Renting Out Your First Home After Buying Your Second
How to convert a former primary residence into a rental property
Once you've decided to upgrade from your first home and close on your second, you possibly mulled over getting that first home off your plate by selling it. But what if you wanted to maintain ownership of that property instead and keep it in your family for years to come?
If your goal is to earn some passive income by renting out your first home, there's a case to be made for taking that route. After all, rent prices have been steadily on the rise—clocking in at a national average of $1,381 in May 2018, according to a RENTcafe report. That's a 2 percent bump year over year. Home values have been consistently increasing as well. The latest S&P CoreLogic Case-Shiller home price index shows a 9.5 percent annual gain in November 2020.
But before you invite renters to potentially occupy your property, you'll first have to prove you will use the rental income to cover the mortgage payments on your first home. There are some additional hurdles you'll have to clear, too.
Here's your step-by-step guide on how to rent out your first home after buying your second.
- Determine If the Terms of Your Home Loan Have Owner-Occupier Restrictions: Unless you're rolling in dough, you likely still have a mortgage on your first home, which means you'd need to verify that you're allowed to have tenants occupying your property. If you have an FHA-insured loan, you're more than likely required to occupy the property for a certain time period before a tenant is permitted to occupy it, though some exceptions may apply. Check with the Department of Housing and Urban Development for additional information.
Conventional Loans those that conform to Fannie Mae and Freddie Mac standards, also typically come with owner-occupier requirements. Lenders may have their own stipulations in addition to those of Fannie or Freddie, so be sure to confirm your lender's rules.
- Double-Check With Your Homeowners Association: If you're among the 73.5 million Americans who own a property in an HOA-managed community, you'll want to check the association's bylaws and covenants for rules related to renting out your home. Many HOAs are risk-averse to renters for the sake of maintaining home values and safety, according to a Zillow article.
While many renters are respectful caretakers, they might be more likely than homeowners to neglect the property or disregard association rules, which can, in turn, lower home values and the overall quality of the neighborhood—creating a negative perception of renters among some HOAs.
Your HOA could outright ban rentals in your community or impose different limits, such as capping the amount of rentals that exist simultaneously, requiring a predetermined lease term or excluding tenants from certain community amenities.

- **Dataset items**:
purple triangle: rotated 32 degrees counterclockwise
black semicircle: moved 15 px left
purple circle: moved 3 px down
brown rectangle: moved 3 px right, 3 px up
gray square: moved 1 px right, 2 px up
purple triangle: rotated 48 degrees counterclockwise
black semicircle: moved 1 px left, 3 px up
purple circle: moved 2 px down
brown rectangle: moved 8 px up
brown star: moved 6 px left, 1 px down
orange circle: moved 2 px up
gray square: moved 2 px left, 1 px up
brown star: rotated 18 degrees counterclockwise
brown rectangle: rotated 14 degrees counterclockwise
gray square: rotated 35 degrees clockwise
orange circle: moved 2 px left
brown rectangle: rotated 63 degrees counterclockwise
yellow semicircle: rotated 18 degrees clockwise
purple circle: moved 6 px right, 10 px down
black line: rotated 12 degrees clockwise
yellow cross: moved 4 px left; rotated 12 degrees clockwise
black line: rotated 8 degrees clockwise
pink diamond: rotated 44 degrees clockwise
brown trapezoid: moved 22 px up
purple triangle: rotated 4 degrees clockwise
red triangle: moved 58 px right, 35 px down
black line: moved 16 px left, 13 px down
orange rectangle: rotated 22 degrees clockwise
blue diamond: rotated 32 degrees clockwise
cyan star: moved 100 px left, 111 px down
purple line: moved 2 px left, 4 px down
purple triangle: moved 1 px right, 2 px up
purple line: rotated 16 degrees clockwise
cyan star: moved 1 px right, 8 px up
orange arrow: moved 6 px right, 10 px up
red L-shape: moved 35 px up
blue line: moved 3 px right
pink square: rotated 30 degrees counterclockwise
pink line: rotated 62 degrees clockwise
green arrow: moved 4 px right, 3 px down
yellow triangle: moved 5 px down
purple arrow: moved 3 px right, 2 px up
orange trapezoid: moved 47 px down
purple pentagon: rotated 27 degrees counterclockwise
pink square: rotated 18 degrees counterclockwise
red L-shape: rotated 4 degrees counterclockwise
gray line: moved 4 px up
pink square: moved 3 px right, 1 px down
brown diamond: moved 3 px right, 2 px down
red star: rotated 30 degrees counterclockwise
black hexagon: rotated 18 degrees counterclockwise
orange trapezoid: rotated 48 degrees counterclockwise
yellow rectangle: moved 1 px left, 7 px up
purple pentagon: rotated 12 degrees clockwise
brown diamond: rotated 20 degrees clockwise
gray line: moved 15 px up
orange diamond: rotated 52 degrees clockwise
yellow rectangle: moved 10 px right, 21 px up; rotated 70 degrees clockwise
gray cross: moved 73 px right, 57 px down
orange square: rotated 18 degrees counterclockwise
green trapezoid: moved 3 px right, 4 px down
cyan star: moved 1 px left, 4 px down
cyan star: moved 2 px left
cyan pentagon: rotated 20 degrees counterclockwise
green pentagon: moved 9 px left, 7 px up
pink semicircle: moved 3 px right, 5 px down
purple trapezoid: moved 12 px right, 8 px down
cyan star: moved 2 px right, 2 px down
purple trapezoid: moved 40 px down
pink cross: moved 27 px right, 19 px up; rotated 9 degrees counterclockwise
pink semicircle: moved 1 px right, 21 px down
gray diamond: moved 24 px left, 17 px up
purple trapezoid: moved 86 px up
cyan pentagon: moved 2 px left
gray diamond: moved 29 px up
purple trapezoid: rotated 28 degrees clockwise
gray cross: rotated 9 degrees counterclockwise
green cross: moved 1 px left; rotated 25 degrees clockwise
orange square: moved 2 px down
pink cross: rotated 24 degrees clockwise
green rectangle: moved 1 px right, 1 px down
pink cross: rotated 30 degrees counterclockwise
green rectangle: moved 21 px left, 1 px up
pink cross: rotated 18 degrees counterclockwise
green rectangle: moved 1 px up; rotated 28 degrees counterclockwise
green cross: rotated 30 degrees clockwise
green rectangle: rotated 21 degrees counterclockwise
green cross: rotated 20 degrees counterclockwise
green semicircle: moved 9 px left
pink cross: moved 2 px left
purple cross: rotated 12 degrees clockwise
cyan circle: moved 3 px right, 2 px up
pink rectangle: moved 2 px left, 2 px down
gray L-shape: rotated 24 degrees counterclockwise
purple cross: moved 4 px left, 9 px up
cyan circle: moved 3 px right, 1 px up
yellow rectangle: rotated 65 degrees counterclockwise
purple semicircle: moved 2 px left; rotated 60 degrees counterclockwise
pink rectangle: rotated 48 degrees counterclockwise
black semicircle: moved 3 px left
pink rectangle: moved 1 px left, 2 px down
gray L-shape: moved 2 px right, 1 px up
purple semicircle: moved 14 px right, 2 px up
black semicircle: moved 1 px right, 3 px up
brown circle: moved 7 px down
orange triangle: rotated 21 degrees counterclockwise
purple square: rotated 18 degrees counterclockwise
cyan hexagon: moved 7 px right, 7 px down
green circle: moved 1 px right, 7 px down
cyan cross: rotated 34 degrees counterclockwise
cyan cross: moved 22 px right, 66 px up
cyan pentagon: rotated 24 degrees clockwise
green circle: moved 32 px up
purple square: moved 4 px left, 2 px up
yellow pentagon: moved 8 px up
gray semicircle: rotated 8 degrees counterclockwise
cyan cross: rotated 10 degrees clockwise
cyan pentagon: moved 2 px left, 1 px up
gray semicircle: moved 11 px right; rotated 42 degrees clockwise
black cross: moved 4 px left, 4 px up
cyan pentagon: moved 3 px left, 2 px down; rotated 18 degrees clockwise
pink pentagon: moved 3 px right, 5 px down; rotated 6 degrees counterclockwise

- **Exercise instructions**:
a – How would you translate this sentence from the rental guide into Spanish: "Home values have been consistently increasing as well."
b – Answer these from the rental guide:
(i) What national average rent for May 2018 does the RENTcafe report give?
(ii) What annual gain does the S&P CoreLogic Case-Shiller home price index show for November 2020?
(iii) How many Americans own a property in an HOA-managed community?
c – Continue the rental guide from the point where it stops.
The listing is separate material with no connection to the rental guide.

- **Solved tasks**:
a – Los valores de las viviendas también han aumentado de manera constante.

b –
(i) $1,381
(ii) 9.5 percent
(iii) 73.5 million

c –
- Brush up on Local Laws: You're entering new territory by becoming a landlord, so you'll need to familiarize yourself with your state's landlord-tenant laws. Consider working with a real estate attorney to ensure you're in compliance before you approve a tenant and draft a lease agreement.
- Notify Your Insurance Company: As this is no longer your primary residence, you'll need to contact your homeowners insurance company and make changes to your coverage. Your rental property may require a landlord's insurance policy, which often includes coverage for property damage, liability claims and loss of rental income.
However, your tenants' personal property won't be covered—they will need a separate renter's insurance policy. Landlord insurance also doesn't cover appliances that need to be repaired or replaced.
Other Factors to Consider
If you're serious about converting your former primary residence into a rental property, the list of to-dos doesn't stop with the responsibilities listed above. There are other items you must factor into your decision, such as the tax considerations.
All income you earn from the rental property must be reported on your annual tax return, according to the Internal Revenue Service, though the expenses related to managing your rental property can be deducted from the rental income you receive.
Deductible expenses include:
- Interest from your mortgage payments
- Property taxes
- Materials and supplies
- Certain tenant-paid expenses
Expenses related to home improvements aren't deductible. Additionally, security deposits you don't intend to refund to your tenant are taxable.
You'll also want to keep in mind your responsibilities as a landlord to your tenants as you move forward in the process of renting out your property.